----- EXTRACTED ENTRIES

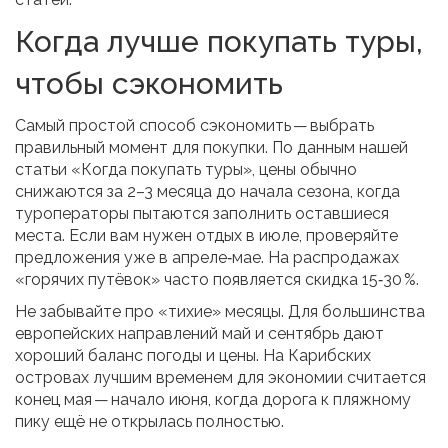
Когда лучше покупать туры,
чтобы сэкономить
Самый простой способ сэкономить — выбрать
правильный момент для покупки. По данным нашей
статьи «Когда покупать туры», цены обычно
снижаются за 2–3 месяца до начала сезона, когда
туроператоры пытаются заполнить оставшиеся
места. Если вам нужен отдых в июле, проверяйте
предложения уже в апреле‑мае. На распродажах
«горячих путёвок» часто появляется скидка 15‑30 %.
Не забывайте про «тихие» месяцы. Для большинства
европейских направлений май и сентябрь дают
хороший баланс погоды и цены. На Карибских
островах лучшим временем для экономии считается
конец мая — начало июня, когда дорога к пляжному
пику ещё не открылась полностью.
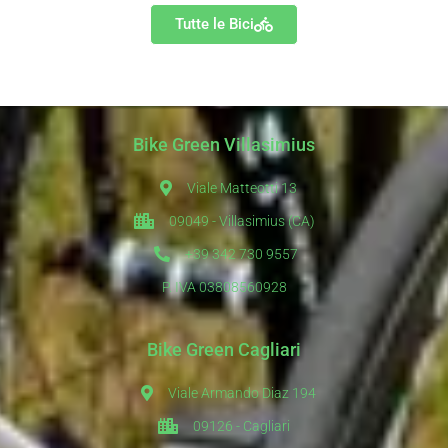
Tutte le Bici
Bike Green Villasimius
Viale Matteotti 13
09049 - Villasimius (CA)
+39 342 730 9557
P. IVA 03808560928
Bike Green Cagliari
Viale Armando Diaz 194
09126 - Cagliari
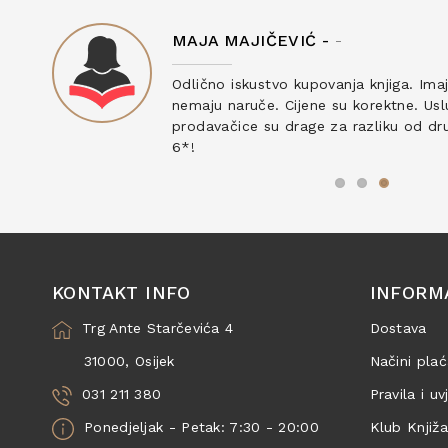
MAJA MAJIČEVIĆ -
-
ku
Odlično iskustvo kupovanja knjiga. Ima
nemaju naruče. Cijene su korektne. Uslu
prodavačice su drage za razliku od drug
6*!
KONTAKT INFO
INFORM
Trg Ante Starčevića 4
Dostava
31000, Osijek
Načini plać
031 211 380
Pravila i uv
Ponedjeljak - Petak: 7:30 - 20:00
Klub Knjiž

----------

### TASK BRIEF
Rewrite the lines from the one containing "Tutte le Bici" through the end of the records, changing every "Bike Green" to "Green Bike" and leaving everything else as it stands. Omit the pictures from your answer.

### ANSWER FOR THIS EXERCISE
Tutte le Bici
Green Bike Villasimius
Viale Matteotti 13
09049 - Villasimius (CA)
+39 342 730 9557
P. IVA 03808560928
Green Bike Cagliari
Viale Armando Diaz 194
09126 - Cagliari
MAJA MAJIČEVIĆ -
-
ku
Odlično iskustvo kupovanja knjiga. Ima
nemaju naruče. Cijene su korektne. Uslu
prodavačice su drage za razliku od drug
6*!
KONTAKT INFO
INFORM
Trg Ante Starčevića 4
Dostava
31000, Osijek
Načini plać
031 211 380
Pravila i uv
Ponedjeljak - Petak: 7:30 - 20:00
Klub Knjiž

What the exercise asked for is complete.